[Stored data entries]
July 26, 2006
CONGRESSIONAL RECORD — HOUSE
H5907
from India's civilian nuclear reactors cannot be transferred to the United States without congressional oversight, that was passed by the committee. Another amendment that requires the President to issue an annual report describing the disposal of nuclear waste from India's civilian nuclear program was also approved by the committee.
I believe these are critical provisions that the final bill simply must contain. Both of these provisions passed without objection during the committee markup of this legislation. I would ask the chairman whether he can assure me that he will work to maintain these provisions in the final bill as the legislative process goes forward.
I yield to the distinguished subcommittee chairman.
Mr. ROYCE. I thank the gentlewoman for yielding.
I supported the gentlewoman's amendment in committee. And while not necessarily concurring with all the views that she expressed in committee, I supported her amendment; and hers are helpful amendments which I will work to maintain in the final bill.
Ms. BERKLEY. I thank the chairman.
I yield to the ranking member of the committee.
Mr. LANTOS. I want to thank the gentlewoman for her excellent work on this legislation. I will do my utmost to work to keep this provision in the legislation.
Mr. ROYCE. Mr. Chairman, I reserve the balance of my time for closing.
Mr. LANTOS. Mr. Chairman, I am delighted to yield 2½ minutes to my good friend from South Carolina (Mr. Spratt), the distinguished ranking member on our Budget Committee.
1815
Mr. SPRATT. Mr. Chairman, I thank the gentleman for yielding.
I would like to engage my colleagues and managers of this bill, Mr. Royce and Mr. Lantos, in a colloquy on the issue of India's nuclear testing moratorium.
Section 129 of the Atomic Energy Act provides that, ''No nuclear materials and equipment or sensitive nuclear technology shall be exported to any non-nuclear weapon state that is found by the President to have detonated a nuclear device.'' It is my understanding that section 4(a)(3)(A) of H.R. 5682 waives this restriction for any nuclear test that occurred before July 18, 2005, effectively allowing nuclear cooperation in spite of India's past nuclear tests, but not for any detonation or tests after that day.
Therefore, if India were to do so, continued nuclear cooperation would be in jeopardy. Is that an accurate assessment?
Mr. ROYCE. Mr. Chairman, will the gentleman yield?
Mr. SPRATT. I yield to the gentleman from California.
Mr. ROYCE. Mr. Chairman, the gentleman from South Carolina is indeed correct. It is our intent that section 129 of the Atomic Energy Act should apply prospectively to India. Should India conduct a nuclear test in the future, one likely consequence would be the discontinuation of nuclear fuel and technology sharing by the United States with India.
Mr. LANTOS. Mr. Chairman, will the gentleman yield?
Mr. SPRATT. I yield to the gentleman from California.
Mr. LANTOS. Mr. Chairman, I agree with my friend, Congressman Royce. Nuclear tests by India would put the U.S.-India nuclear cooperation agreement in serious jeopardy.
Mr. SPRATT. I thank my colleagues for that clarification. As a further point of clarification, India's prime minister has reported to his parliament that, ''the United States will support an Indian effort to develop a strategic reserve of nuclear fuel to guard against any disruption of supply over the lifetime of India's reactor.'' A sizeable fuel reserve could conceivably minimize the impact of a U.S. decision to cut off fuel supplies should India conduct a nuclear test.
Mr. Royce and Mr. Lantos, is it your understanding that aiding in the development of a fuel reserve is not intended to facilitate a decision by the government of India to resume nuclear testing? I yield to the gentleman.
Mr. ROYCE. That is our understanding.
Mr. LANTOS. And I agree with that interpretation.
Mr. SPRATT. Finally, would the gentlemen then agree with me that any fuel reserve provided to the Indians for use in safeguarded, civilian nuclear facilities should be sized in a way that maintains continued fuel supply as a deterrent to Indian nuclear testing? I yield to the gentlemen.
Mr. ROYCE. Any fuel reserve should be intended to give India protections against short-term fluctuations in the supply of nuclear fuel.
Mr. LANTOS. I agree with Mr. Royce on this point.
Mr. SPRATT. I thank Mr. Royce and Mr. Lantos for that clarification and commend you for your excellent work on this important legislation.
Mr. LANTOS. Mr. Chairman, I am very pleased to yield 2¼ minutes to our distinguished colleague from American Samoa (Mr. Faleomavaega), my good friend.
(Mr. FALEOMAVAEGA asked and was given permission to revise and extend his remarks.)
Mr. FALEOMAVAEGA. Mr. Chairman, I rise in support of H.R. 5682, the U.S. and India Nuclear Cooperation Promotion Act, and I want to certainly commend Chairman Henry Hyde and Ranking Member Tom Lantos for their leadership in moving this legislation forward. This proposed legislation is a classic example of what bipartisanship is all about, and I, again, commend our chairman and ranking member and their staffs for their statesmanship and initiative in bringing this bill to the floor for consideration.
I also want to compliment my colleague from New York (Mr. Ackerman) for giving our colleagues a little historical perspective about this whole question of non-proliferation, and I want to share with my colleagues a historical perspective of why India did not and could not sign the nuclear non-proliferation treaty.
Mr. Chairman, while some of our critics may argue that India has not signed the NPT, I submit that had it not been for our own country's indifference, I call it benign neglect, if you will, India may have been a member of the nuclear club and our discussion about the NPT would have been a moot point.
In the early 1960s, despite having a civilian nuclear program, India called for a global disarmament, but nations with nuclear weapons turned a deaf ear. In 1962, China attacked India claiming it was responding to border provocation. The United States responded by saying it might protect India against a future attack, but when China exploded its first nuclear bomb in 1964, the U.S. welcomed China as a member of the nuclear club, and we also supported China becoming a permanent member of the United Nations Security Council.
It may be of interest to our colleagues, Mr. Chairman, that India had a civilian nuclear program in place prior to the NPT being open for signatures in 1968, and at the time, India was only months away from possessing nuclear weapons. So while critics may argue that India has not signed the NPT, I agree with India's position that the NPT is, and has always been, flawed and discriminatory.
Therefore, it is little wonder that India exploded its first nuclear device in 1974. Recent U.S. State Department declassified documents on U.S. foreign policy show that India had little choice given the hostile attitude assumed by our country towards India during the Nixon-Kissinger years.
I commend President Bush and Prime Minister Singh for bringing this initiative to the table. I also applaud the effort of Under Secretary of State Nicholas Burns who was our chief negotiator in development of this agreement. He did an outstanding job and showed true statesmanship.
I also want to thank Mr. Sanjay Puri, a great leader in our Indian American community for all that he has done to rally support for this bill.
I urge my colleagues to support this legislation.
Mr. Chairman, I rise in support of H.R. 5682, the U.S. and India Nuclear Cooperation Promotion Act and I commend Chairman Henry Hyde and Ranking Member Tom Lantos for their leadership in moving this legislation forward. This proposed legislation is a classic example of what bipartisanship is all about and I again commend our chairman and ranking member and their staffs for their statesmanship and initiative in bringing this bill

EXERCISE AIM: Exactly the lines running from the top of the records to the line that contains "I would like", inclusive, must be set down, and nothing more.

ANSWER TO THIS PROBLEM:
July 26, 2006
CONGRESSIONAL RECORD — HOUSE
H5907
from India's civilian nuclear reactors cannot be transferred to the United States without congressional oversight, that was passed by the committee. Another amendment that requires the President to issue an annual report describing the disposal of nuclear waste from India's civilian nuclear program was also approved by the committee.
I believe these are critical provisions that the final bill simply must contain. Both of these provisions passed without objection during the committee markup of this legislation. I would ask the chairman whether he can assure me that he will work to maintain these provisions in the final bill as the legislative process goes forward.
I yield to the distinguished subcommittee chairman.
Mr. ROYCE. I thank the gentlewoman for yielding.
I supported the gentlewoman's amendment in committee. And while not necessarily concurring with all the views that she expressed in committee, I supported her amendment; and hers are helpful amendments which I will work to maintain in the final bill.
Ms. BERKLEY. I thank the chairman.
I yield to the ranking member of the committee.
Mr. LANTOS. I want to thank the gentlewoman for her excellent work on this legislation. I will do my utmost to work to keep this provision in the legislation.
Mr. ROYCE. Mr. Chairman, I reserve the balance of my time for closing.
Mr. LANTOS. Mr. Chairman, I am delighted to yield 2½ minutes to my good friend from South Carolina (Mr. Spratt), the distinguished ranking member on our Budget Committee.
1815
Mr. SPRATT. Mr. Chairman, I thank the gentleman for yielding.
I would like to engage my colleagues and managers of this bill, Mr. Royce and Mr. Lantos, in a colloquy on the issue of India's nuclear testing moratorium.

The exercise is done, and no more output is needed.